Fight Club 2, le roman graphique

Culte parmi les films cultes, Fight Club est un véritable phénomène pour un très grand nombre de personnes. Ce que peu de monde sait en revanche, c’est que le long-métrage est lui-même tiré d’un roman complètement dingue écrit par Chuck Palahniuk (oui, quelle galère ce nom, c’est une horreur à écrire encore plus qu’à lire !) en 1966, soit plus de 30 ans avant la sortie de l’oeuvre de Fincher avec Brad Pitt et Edward Norton. Des années plus tard, on a enfin droit à la suite, avec le roman graphique Fight Club 2 qui débarque chez Super 8 Editions. 

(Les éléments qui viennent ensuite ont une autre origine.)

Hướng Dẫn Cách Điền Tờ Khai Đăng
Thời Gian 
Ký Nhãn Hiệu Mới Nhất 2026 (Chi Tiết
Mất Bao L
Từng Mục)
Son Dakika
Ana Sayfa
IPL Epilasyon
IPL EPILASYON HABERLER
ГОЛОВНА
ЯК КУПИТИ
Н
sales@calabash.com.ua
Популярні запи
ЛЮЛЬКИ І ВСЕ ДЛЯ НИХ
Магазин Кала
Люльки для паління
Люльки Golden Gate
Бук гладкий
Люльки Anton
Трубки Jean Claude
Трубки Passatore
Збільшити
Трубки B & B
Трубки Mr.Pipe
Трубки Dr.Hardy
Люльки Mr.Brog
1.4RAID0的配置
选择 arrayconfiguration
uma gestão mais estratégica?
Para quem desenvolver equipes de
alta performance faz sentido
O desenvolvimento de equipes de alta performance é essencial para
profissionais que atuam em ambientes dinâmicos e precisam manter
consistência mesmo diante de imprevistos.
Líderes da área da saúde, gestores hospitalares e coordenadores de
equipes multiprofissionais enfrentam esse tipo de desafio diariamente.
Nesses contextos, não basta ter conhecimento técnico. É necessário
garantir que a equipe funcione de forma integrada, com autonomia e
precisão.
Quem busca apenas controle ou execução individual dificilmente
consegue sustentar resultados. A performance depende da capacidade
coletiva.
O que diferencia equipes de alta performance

L’action prend place une dizaine d’années après les événements du premier tome. On y retrouve Sebastian (oui, c’est son nouveau petit nom) en père complètement amorphe, déphasé et shooté aux médicaments pour combattre Tyler Durden, son alter ego destructeur et complètement déjanté. Grâce à ce traitement, le Projet Chaos a disparu, et notre « héros » coule des jours paisibles avec Marla Singer, avec qui il a fini par se marier et avoir un enfant. Manque de bol, Marla commence à s’emmerder sévèrement dans cette vie molassonne qu’elle a toujours voulu fuir, et faire réapparaître Tyler plus ou moins intentionnellement, déclenchant des événements en pagaille.

Concrètement, le bouquin va alors partir dans tous les sens, perdant le lecteur à plus d’une occasion, jouant des allers-retours, des ellipses temporelles ou de phases où Chuck Palahniuk (aaaah) apparaît lui-même, conservant sa fonction d’auteur, et réfléchissant à la façon d’écrire ce bouquin et la direction qu’il souhaite prendre. On brise complètement le quatrième mur, pour des passages totalement fous, différentes fins proposées, mais surtout un délire aussi génial qu’incompréhensible.

Les dessins sont pour leur part réellement magnifiques, allant piocher du côté du film de Fincher pour certains personnages, permettant de s’y retrouver. Le dessin est très réaliste, mais on a surtout beaucoup apprécié les éléments qui viennent s’ajouter aux images et bulles classiques. Les pilules ou pétales de roses posés au-dessus de certains visages, de certaines bulles, comme pour offrir une lecture plus profonde, apportent un cachet dingue au tout, tout en confortant encore l’impression d’anarchie totale qui se dégage de cette lecture.